La Consejería de Desarrollo Rural ha trasladado al Consejo Regional de Caza una propuesta para declarar la emergencia cinegética temporal en Cabezón de Liébana, Vega de Liébana, Pesaguero, Val de San Vicente y Ribamontán al Mar, debido al incremento de jabalíes que está generando problemas de seguridad vial y de sanidad, al actuar como reservorio de enfermedades como la tuberculosis, la peste porcina africana y la enfermedad de Aujeszky, con capacidad de transmisión a las personas.
Según ha explicado la consejera de Desarrollo Rural, María Jesús Susinos, en la última reunión del Consejo, uno de los puntos analizados ha sido la situación sanitaria y de seguridad vinculada al aumento de esta especie en distintas zonas de Cantabria.
En este contexto, Susinos ha puesto el acento en el repunte de siniestros de tráfico causados por la irrupción de jabalíes en la red de carreteras autonómica. “El aumento de siniestralidad en algunas carreteras de la región, asociado a la presencia de fauna silvestre, especialmente jabalí, requiere una respuesta urgente”, ha señalado.

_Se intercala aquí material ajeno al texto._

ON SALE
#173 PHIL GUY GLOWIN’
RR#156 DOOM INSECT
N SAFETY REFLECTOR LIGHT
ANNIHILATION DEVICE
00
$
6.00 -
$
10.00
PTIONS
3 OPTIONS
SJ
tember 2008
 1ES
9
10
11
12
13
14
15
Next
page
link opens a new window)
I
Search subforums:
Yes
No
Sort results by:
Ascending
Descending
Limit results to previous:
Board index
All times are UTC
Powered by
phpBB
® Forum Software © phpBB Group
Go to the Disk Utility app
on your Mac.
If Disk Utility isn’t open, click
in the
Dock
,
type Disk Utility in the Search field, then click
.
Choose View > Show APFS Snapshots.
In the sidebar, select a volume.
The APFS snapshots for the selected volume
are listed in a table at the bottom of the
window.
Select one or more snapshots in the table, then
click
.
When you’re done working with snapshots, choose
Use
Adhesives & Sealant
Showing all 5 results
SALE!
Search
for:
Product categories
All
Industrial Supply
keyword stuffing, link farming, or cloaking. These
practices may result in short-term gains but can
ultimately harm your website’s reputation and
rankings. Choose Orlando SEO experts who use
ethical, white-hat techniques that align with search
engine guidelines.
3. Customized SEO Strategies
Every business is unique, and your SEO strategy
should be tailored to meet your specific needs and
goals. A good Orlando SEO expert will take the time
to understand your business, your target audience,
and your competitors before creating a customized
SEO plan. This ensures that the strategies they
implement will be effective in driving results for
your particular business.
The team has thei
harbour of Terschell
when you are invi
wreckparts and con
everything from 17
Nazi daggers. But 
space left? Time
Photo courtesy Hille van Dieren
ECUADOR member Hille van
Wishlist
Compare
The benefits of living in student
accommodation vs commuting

La consejera ha recordado que la Dirección General de Tráfico y varias comunidades autónomas ya han instado a gestionar de forma adecuada las poblaciones de jabalí cuando su densidad supone un peligro para la circulación.

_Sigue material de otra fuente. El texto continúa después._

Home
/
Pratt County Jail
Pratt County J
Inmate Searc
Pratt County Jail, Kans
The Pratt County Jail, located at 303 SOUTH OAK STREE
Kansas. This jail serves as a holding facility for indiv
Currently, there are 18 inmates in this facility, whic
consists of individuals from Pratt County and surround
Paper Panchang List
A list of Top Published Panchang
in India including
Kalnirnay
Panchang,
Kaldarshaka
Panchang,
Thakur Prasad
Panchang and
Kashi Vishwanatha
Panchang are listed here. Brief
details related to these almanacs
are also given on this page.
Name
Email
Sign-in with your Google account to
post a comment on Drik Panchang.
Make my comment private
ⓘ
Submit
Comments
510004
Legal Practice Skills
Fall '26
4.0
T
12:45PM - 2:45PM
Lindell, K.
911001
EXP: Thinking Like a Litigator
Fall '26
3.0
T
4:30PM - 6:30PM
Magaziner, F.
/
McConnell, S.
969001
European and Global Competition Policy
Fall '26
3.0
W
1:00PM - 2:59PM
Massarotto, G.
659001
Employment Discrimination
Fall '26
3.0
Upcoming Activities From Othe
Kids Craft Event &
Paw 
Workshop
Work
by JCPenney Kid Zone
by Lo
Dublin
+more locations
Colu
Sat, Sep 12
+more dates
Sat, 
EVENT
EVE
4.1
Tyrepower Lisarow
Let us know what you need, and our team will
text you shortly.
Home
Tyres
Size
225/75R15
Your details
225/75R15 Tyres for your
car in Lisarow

Al mismo tiempo, la responsable de Desarrollo Rural ha pedido la implicación de todos los sectores afectados, al subrayar que la fauna silvestre, y en particular el jabalí y los tejones, actúa como reservorio de patologías relevantes, entre ellas la tuberculosis, la peste porcina africana y la enfermedad de Aujeszky, con riesgo tanto para el ganado doméstico como para la población.
“La tuberculosis es una infección multihospedadora que afecta a humanos, animales domésticos y fauna silvestre, y hemos observado una prevalencia elevada de la enfermedad en varios municipios, por lo que es necesario tomar medidas especiales”, ha remarcado Susinos.
Por este motivo, ha defendido la necesidad de que las decisiones se adopten de forma “responsable y técnica, con el respaldo de datos sanitarios y científicos, para garantizar que las medidas adoptadas sean las más adecuadas para proteger la salud pública y el sector ganadero”.
“El objetivo es que, de forma conjunta, podamos valorar la situación y determinar si es necesario activar medidas extraordinarias de control y trabajar en una propuesta consensuada”, ha señalado.
Medidas excepcionales de control del jabalí
En relación con las posibles actuaciones, Susinos ha recordado que el jabalí presenta una elevada capacidad de reproducción y que, cuando la caza ordinaria no basta para mantener las poblaciones en niveles adecuados, “la normativa permite adoptar medidas extraordinarias”.
Ha insistido en la conveniencia de estudiar de forma conjunta la opción de declarar la emergencia cinegética en determinados municipios de Cantabria, “siempre de forma selectiva, temporal y con el fin de reducir los riesgos sanitarios y de seguridad”.
La consejera ha subrayado también la relevancia de aplicar las actuaciones previstas en el Programa Nacional de Erradicación del Jabalí, que prioriza el control de la interacción entre fauna silvestre y ganado en las zonas donde ya se ha constatado la circulación de patógenos.
Asimismo, el Consejo ha analizado la posible adhesión de Cantabria al convenio LICICAZ, la licencia de caza y pesca interautonómica suscrita recientemente por el Ministerio de Agricultura, Pesca y Alimentación junto con varias comunidades autónomas.
En la reunión han participado igualmente el director general de Ganadería, Alfredo Álvarez, y el director general de Montes y Biodiversidad, Ángel Serdio, según ha informado el Gobierno en una nota de prensa.